We're living in a more litigious society than ever and employers are at risk for violations and penalties if they're taken to court. More laws are being written to protect job applicants from discrimination in the job market, especially as it relates to criminal background checks. Human resources and hiring managers must individually assess each candidate thoroughly and accurately in order to make hiring decisions. The actions before and after the decision to hire (or not) must also follow up-to-date standards and regulations.
If employers can obtain accurate data and stay compliant with the law, their litigation risk is lessened.
Changes in human resources practices can affect employers' ability to hire the right candidate for a position. New digital human resources trends offer a faster way to recruit and interview applicants but resume fraud is on the rise. Companies are hoping to reduce the chance of hiring someone who doesn't fit with their company culture and at the same time, reduce the risk of negligent hiring claims. Background screening seems to be a viable option, however, hiring managers want answers quick and cheap.
In an article published on Human Resource Executive Online, VeriFirst President Ryan Howard states, "Data accuracy and turnaround times. Those two things keep clients up at night." With a competitive job market, employers are afraid to run the risk of missing out on an applicant and will sometimes cut corners, or opt out of accurate background checks altogether. Rushing the hiring process can get employers into trouble, either with workplace violence, negligent hiring claims or FCRA class action lawsuits.
Highly Regulated Background Checks
HR departments should regularly review their hiring practices, including educating themselves on the current employment laws in their jurisdiction, at the city, state or federal level. Obtaining and verifying information on job applicants must adhere to a select set of rules dictated by the Fair Credit Reporting Act (FCRA). Before obtaining a background check, hiring managers must have an applicant-signed, separate consent form authorizing the employer to run the screening. Employers must also notify applicants after receiving negative results in the manner mandated by the FCRA, a two-step process called "adverse action".
The applicant then has the opportunity to dispute the findings or to verify its accuracy. Howard reiterates in the Human Resource Executive Online article, "In addition to being required by the FCRA, that two-step process also helps protect the employer if the record-check contains an error. Giving the applicant a real chance to correct mistakes pays off. If it goes the way it should, litigation risk is minimized."
Again, hastening the process means that employers may choose not to hire someone whose background check revealed negative results.
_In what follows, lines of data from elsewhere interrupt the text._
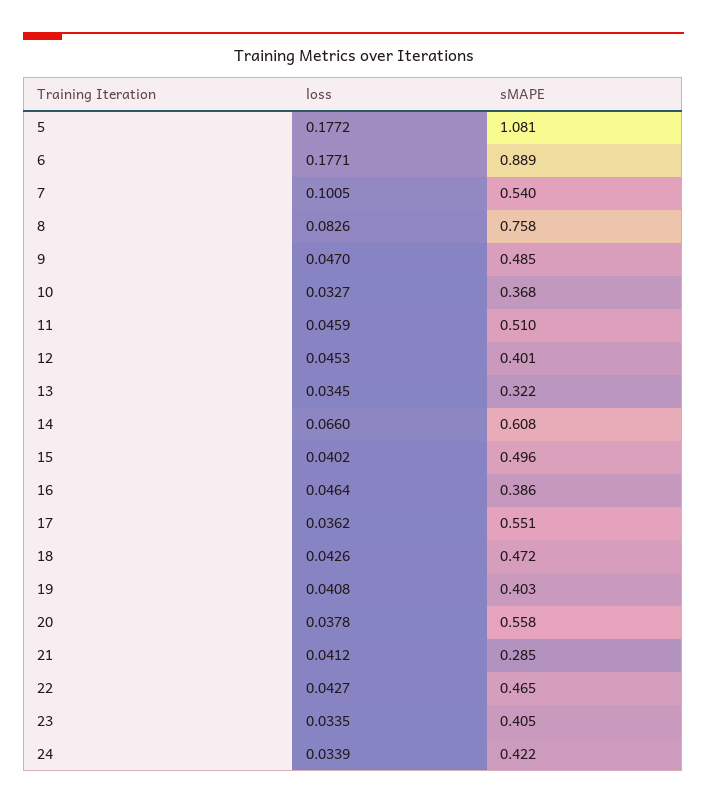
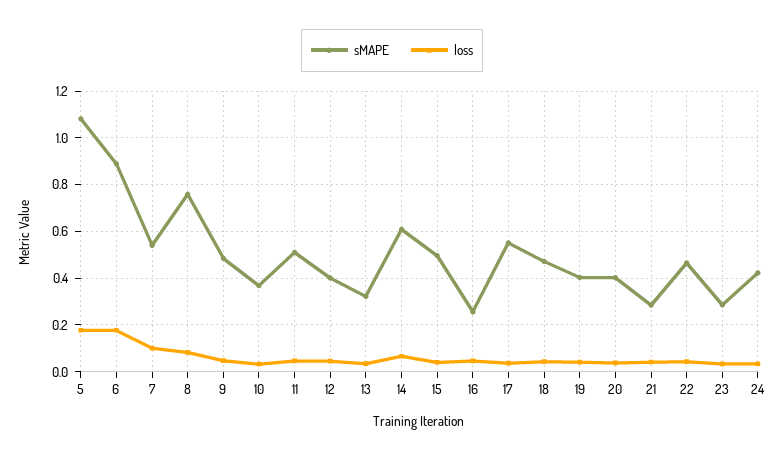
  {
    "loss": {
      "5": 0.1772,
      "6": 0.1771,
      "7": 0.1005,
      "8": 0.0826,
      "9": 0.047,
      "10": 0.0327,
      "11": 0.0459,
      "12": 0.0453,
      "13": 0.0345,
      "14": 0.066,
      "15": 0.0402,
      "16": 0.0464,
      "17": 0.0362,
      "18": 0.0426,
      "19": 0.0408,
      "20": 0.0378,
      "21": 0.0412,
      "22": 0.0427,
      "23": 0.0335,
      "24": 0.0339
    },
    "sMAPE": {
      "5": 1.081,
      "6": 0.889,
      "7": 0.54,
      "8": 0.758,
      "9": 0.485,
      "10": 0.368,
      "11": 0.51,
      "12": 0.401,
      "13": 0.322,
      "14": 0.608,
      "15": 0.496,
-     "16": 0.386,
+     "16": 0.25,
      "17": 0.551,
      "18": 0.472,
      "19": 0.403,
-     "20": 0.558,
+     "20": 0.4,
      "21": 0.285,
      "22": 0.465,
-     "23": 0.405,
+     "23": 0.3,
      "24": 0.422
    }
  }

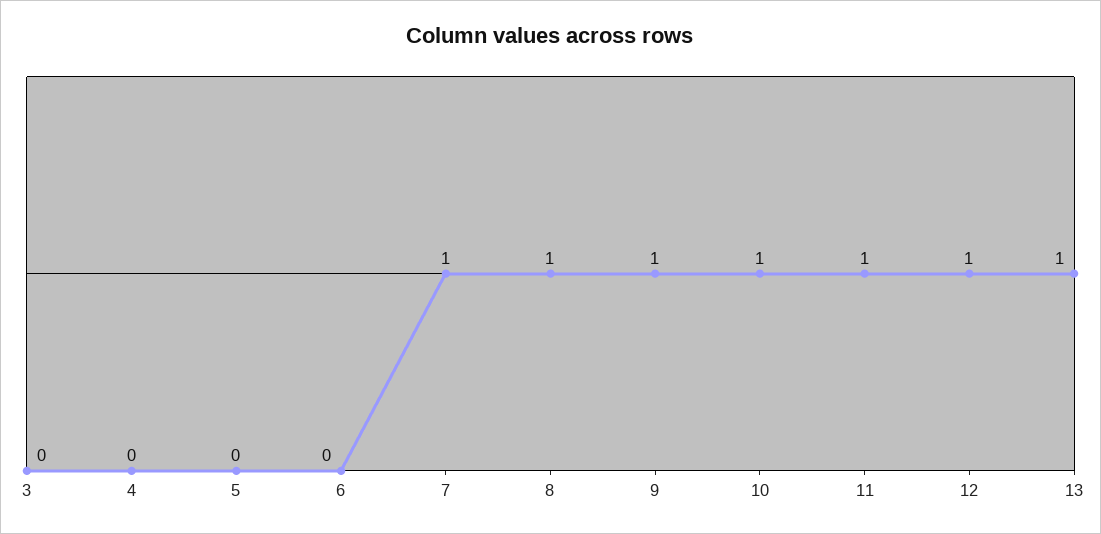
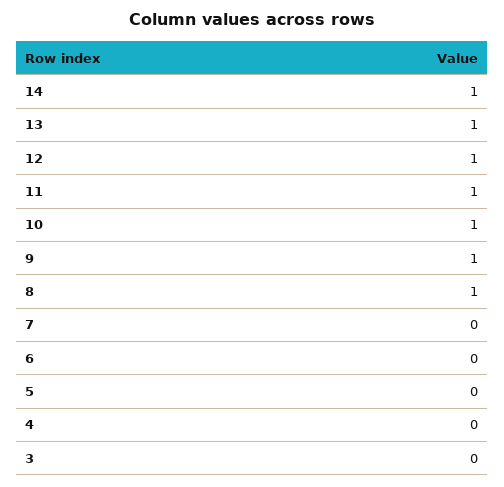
  {
    "3": 0,
    "4": 0,
    "5": 0,
    "6": 0,
-   "7": 1,
+   "7": 0,
    "8": 1,
    "9": 1,
    "10": 1,
    "11": 1,
    "12": 1,
-   "13": 1
+   "13": 1,
+   "14": 1
  }

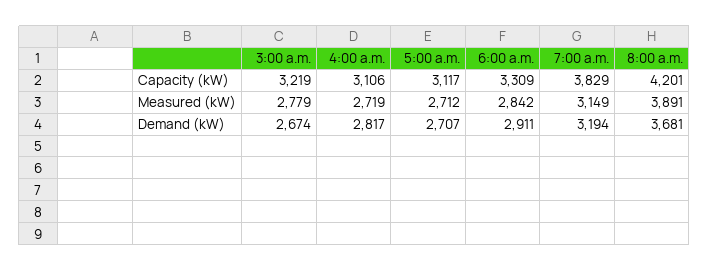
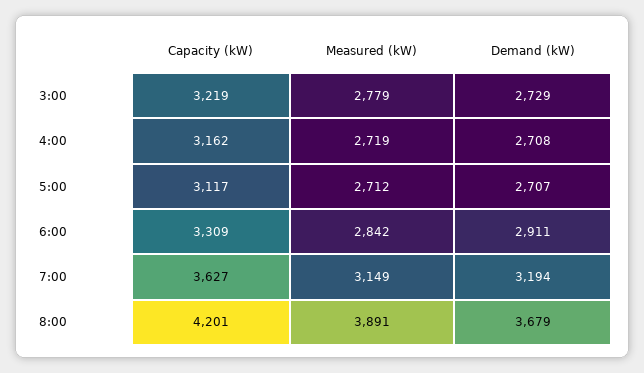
  {
    "3:00 a.m.": {
      "Capacity (kW)": 3219,
      "Measured (kW)": 2779,
-     "Demand (kW)": 2674
+     "Demand (kW)": 2729
    },
    "4:00 a.m.": {
-     "Capacity (kW)": 3106,
+     "Capacity (kW)": 3162,
      "Measured (kW)": 2719,
-     "Demand (kW)": 2817
+     "Demand (kW)": 2708
    },
    "5:00 a.m.": {
      "Capacity (kW)": 3117,
      "Measured (kW)": 2712,
      "Demand (kW)": 2707
    },
    "6:00 a.m.": {
      "Capacity (kW)": 3309,
      "Measured (kW)": 2842,
      "Demand (kW)": 2911
    },
    "7:00 a.m.": {
-     "Capacity (kW)": 3829,
+     "Capacity (kW)": 3627,
      "Measured (kW)": 3149,
      "Demand (kW)": 3194
    },
    "8:00 a.m.": {
      "Capacity (kW)": 4201,
      "Measured (kW)": 3891,
-     "Demand (kW)": 3681
+     "Demand (kW)": 3679
    }
  }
If those results are not accurate or incorrect in any way, that applicant may seek litigation against the employer.
Choosing a Screening Partner
Another way for employers to mitigate the risk of a lawsuit is to work with a reputable screening partner. There are many background check companies flooding the market that are offering "cheap" and "fast" results. Hiring managers must remember - you get what you pay for. When choosing a background screening partner, employers may go for the quick and inexpensive option but that doesn't guarantee compliance. Some other things employers may notice include:
- Inaccurate data
- Lack of customer service
- Mistakes during the screening process
- Longer hiring process due to incomplete or incorrect data
- Higher cost of hiring due to turnover
- Higher risk of litigation
There is no single source of information for screening companies to turn to. Even the FBI fingerprinting database does not contain the most recent and accurate data. A screening partner must be willing to work with an employer to provide access to any data needed to make a hiring decision and they must work with the understanding that their client wants the data quickly.
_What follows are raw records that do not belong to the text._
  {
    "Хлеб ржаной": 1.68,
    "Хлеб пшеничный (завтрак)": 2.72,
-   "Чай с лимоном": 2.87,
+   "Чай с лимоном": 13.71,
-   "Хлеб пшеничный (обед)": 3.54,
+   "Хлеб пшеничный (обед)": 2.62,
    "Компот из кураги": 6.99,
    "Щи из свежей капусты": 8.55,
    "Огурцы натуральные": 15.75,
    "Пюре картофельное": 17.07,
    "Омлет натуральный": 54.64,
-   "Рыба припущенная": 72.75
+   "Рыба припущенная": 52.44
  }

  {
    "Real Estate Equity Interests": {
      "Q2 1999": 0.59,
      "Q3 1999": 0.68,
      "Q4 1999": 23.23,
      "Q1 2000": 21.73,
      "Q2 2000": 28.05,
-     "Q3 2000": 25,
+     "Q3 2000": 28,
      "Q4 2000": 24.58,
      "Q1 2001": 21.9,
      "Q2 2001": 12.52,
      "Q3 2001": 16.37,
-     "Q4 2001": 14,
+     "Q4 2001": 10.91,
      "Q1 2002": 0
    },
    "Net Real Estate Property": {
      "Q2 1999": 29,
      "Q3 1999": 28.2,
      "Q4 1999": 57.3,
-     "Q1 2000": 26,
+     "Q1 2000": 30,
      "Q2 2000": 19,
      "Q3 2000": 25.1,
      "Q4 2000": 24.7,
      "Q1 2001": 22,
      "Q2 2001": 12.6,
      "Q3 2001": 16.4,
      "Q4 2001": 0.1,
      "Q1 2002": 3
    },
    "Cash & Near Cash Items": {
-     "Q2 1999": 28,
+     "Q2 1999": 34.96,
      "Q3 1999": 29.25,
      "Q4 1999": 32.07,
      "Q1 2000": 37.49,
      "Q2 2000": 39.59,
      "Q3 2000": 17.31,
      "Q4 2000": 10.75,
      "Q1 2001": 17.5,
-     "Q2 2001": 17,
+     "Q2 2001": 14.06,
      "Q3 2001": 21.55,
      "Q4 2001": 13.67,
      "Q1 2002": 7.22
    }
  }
Once employers have a clear understanding of their applicant's background, they must then assess whether a criminal background would inhibit the applicant's ability to do the job or jeopardize the security of other employees and customers. In order to properly assess the applicant, it is often helpful for HR managers to rely on a decision matrix to determine which criminal convictions would lead to a no-hire decision. Having this matrix available lessens the likelihood that there will be discrimination against the applicant.
Accurate and compliant background checks, combined with individual assessments of job applicants, can help employers to make the right hiring decisions for their companies. It may be more time-consuming to obtain complete data, follow FCRA guidelines and meticulously assess each candidate, but employers are left with little choice if they choose to remain out of a courtroom.